German composer Volker Bertelmann won the original score Oscar Sunday night for his music for the World War I epic “All Quiet on the Western Front.”
“By working on a film like that, you are always touched,” Bertelmann said in accepting the honor, referring to the harrowing nature of the film. “Sometimes you have to make the screen very small because there are so many explosions happening.”
It is Bertelmann’s first Academy Award. He was previously nominated, under his stage name Hauschka, for his music for the 2016 film “Lion” (co-composed with Dustin O’Halloran). He won the BAFTA for “All Quiet” on Feb. 19.
The German-language remake of the 1930 antiwar classic is the latest in a series of collaborations with director Edward Berger. Their best-known work in the U.S. is the five-part Benedict Cumberbatch series “Patrick Melrose,” which aired in 2018 on Showtime.
For this adaptation of the Erich Maria Remarque classic, Bertelmann used his great-grandmother’s turn-of-the-century harmonium, a pump organ whose carefully mic’d interior noises (“the breathing, the air, the wooden cracklings”) sounded to him like “a war machine.”

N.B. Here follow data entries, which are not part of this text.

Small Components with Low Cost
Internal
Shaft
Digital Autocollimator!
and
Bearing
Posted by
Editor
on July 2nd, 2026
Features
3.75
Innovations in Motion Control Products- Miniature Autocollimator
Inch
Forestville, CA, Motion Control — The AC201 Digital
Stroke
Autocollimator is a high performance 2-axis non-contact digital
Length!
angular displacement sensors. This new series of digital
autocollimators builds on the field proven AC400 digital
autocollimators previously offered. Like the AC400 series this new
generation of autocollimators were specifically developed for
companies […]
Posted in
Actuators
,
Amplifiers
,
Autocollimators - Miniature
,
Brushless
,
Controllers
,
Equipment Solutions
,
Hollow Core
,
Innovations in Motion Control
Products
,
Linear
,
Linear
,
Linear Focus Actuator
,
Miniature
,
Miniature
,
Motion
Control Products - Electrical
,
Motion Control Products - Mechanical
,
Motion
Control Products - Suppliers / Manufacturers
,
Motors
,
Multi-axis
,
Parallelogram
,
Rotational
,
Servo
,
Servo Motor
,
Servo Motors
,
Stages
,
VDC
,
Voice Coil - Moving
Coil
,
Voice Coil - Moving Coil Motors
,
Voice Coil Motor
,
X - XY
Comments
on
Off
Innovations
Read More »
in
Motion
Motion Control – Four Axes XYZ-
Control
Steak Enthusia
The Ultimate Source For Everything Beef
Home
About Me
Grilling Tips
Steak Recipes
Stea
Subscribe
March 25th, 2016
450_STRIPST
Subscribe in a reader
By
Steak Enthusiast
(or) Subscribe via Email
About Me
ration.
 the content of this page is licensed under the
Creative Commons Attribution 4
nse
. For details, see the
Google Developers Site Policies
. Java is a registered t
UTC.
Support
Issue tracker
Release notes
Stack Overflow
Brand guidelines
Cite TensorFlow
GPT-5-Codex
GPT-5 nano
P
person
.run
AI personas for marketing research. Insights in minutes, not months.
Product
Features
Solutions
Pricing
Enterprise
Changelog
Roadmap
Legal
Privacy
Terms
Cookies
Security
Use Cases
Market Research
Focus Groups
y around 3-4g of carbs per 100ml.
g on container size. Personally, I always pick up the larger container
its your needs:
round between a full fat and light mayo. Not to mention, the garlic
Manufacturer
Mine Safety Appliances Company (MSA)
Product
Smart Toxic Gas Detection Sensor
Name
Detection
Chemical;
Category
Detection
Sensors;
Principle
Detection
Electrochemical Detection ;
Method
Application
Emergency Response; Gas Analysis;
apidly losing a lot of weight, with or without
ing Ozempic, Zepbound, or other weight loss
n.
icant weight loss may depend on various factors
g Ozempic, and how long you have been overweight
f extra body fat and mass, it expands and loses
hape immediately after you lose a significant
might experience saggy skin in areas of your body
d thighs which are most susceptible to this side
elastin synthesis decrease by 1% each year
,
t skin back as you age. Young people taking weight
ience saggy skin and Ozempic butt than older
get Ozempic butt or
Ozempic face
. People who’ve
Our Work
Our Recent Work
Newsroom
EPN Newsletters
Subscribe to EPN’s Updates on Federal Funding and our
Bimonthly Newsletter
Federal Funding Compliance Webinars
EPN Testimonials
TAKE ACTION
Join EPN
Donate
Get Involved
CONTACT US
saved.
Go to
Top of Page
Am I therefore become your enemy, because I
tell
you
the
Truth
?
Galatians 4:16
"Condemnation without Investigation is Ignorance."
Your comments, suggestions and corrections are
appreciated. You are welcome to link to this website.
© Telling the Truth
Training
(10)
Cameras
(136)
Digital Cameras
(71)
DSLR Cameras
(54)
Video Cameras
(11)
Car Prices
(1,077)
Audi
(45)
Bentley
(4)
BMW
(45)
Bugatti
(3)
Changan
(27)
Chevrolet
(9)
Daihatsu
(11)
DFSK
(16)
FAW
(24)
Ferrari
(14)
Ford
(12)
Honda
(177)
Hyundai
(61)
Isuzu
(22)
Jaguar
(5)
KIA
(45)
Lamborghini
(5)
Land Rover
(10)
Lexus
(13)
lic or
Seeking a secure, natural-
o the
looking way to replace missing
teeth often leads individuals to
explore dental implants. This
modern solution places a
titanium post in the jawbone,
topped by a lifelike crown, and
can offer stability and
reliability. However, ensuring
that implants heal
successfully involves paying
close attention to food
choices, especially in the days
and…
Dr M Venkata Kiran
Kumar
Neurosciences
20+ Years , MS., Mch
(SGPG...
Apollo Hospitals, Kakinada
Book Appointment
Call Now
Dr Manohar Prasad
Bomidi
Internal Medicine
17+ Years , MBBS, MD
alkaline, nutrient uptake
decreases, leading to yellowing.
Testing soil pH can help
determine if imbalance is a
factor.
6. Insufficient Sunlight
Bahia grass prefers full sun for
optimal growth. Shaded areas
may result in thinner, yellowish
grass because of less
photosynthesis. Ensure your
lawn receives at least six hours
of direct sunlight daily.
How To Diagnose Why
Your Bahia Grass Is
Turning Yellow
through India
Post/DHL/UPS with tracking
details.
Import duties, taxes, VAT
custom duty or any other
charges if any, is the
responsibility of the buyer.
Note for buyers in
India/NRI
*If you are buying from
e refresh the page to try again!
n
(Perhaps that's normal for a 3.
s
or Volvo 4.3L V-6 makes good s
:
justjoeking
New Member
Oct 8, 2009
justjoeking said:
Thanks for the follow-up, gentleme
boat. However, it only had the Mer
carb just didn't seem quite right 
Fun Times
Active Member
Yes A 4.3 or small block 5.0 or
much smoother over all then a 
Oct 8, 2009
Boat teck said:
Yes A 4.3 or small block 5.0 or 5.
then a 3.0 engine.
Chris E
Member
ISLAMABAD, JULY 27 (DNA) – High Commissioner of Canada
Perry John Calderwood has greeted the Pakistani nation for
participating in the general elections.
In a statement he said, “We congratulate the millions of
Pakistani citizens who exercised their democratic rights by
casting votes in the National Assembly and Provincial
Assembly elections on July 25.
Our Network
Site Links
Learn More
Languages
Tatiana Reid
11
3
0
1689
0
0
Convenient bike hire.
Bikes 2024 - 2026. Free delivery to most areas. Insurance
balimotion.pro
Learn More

Bertelmann’s scary three-note “destruction” motive – which reminded Berger of Led Zeppelin – permeates the entire score, and his music for the naive soldier Paul was filtered to emulate the muffled sound he might have experienced in trenches surrounded by gunfire and explosions.
Active in avant-garde music on the European music scene, Bertelmann frequently employs prepared piano and electronics. His other films include “Ammonite” and “The Old Guard.”